In Germany, the CompuMate was marketed by Quelle, a catalogue company, as the Universum Heimcomputer. In Brazil (circa 1985), at least two clones of CompuMate were made: the Dactar-Comp by Milmar Electronics, and the CompuGame.

==Hardware==
The ComputeMate consists of a membrane keyboard, output interfaces, and read-only internal storage. It connects to the console's module slot and to both controller ports. The user could optionally place the ComputeMate on top of the console—although not when used with the Atari 2600 Jr. model.

The CompuMate has a 3.5-mm phone connector in order to connect a Compact Cassette unit for non-volatile data storage. Its read-only memory is preinstalled with three computer programs.

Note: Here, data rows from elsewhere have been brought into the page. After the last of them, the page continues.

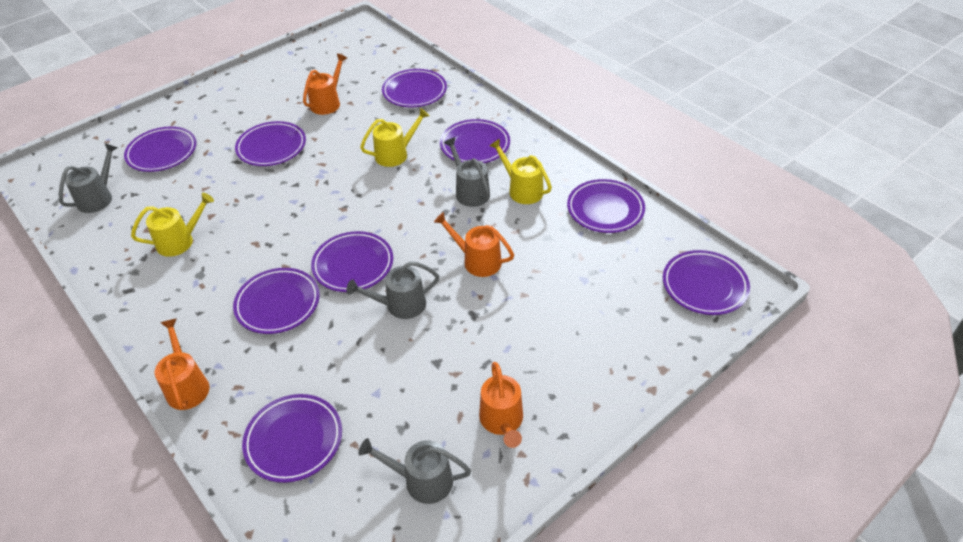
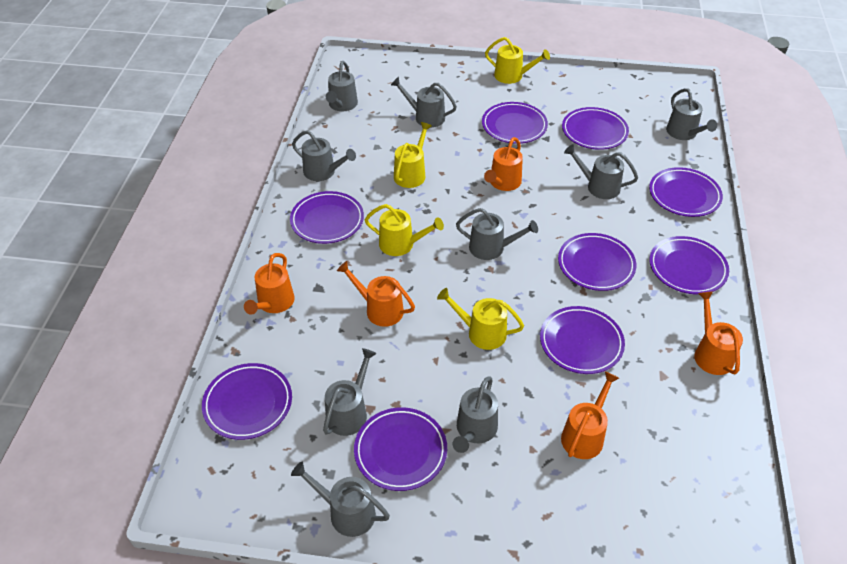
grey watering can: 4 -> 9
orange watering can: 4 -> 5
yellow watering can: 3 -> 4

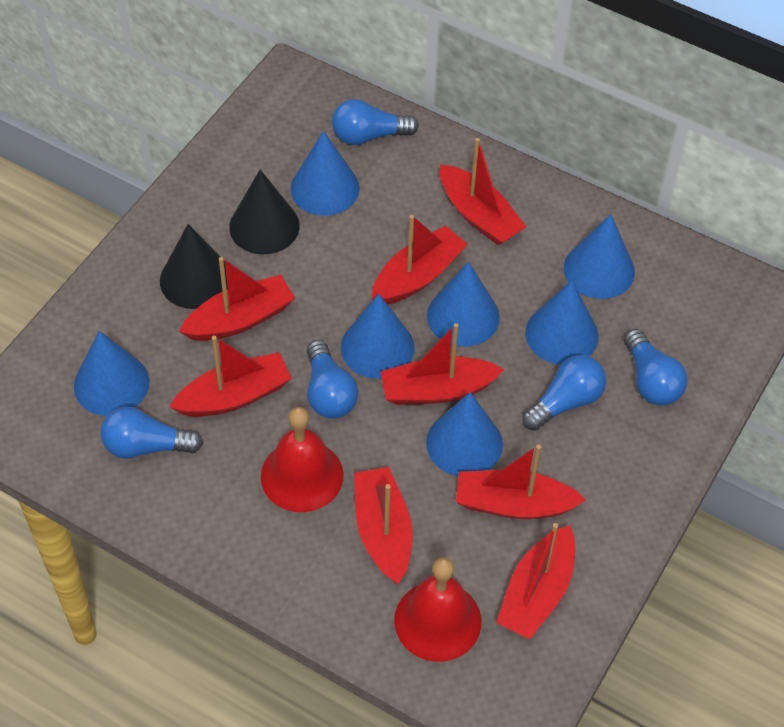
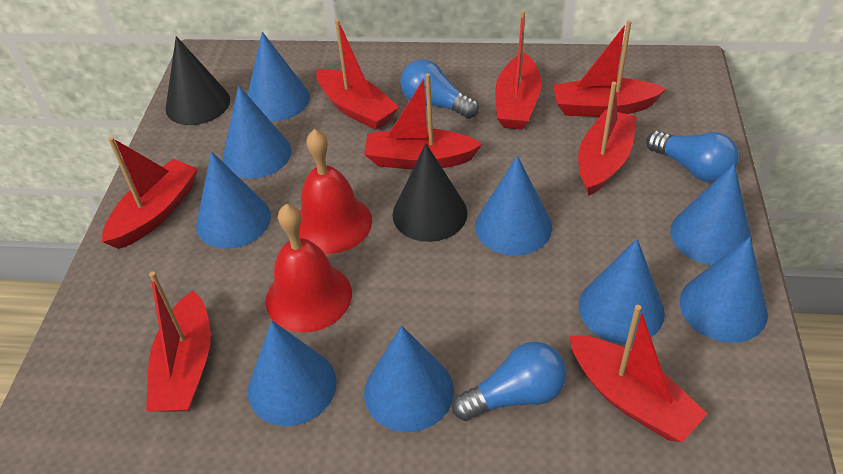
blue cone: 7 -> 9
blue light bulb: 5 -> 3

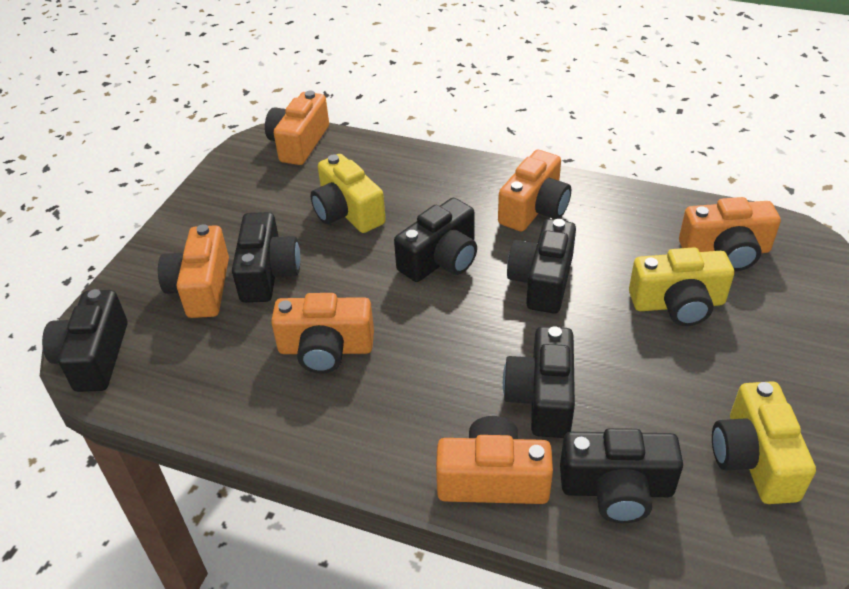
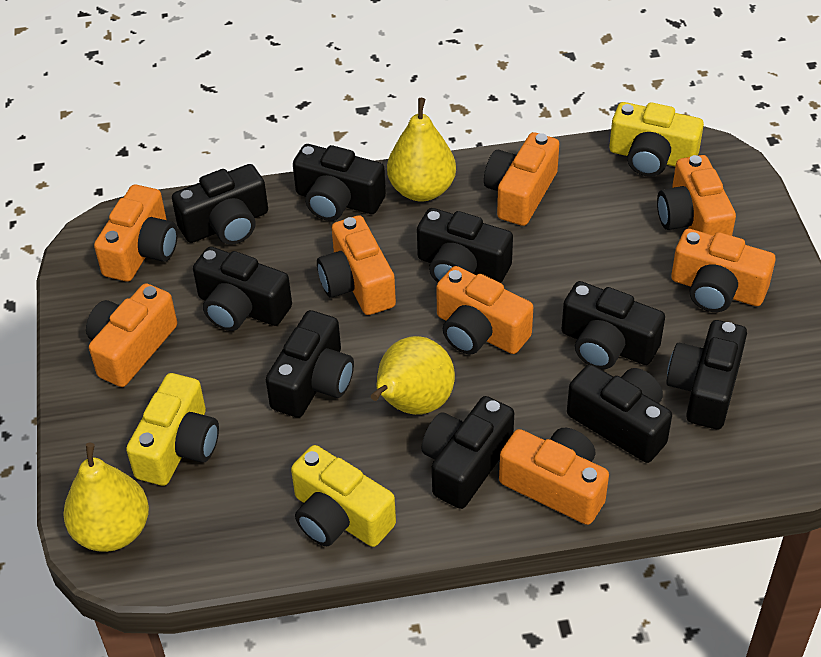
black camera: 6 -> 9
orange camera: 6 -> 8
yellow pear: 0 -> 3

PAL and NTSC versions of the CompuMate were manufactured.

==Software==
The CompuMate has three simple computer programs in its internal read-only memory:

1. Magic Easel, a drawing and animation program with a 40×40-pixel canvas and 10 selectable colors. It can animate up to nine frames in a repeating loop. It has two demonstration pictures: a world map and a snowman.
2. Music Composer, a software synthesizer with four demonstration songs: "Twinkle, Twinkle, Little Star", "Long, Long Ago", "Jingle Bells", and "My Bonnie".
3. BASIC editor and interpreter

Spectravideo only published two programs for the CompuMate on Compact Cassette, PictureMate (1983) and SongMate (1983).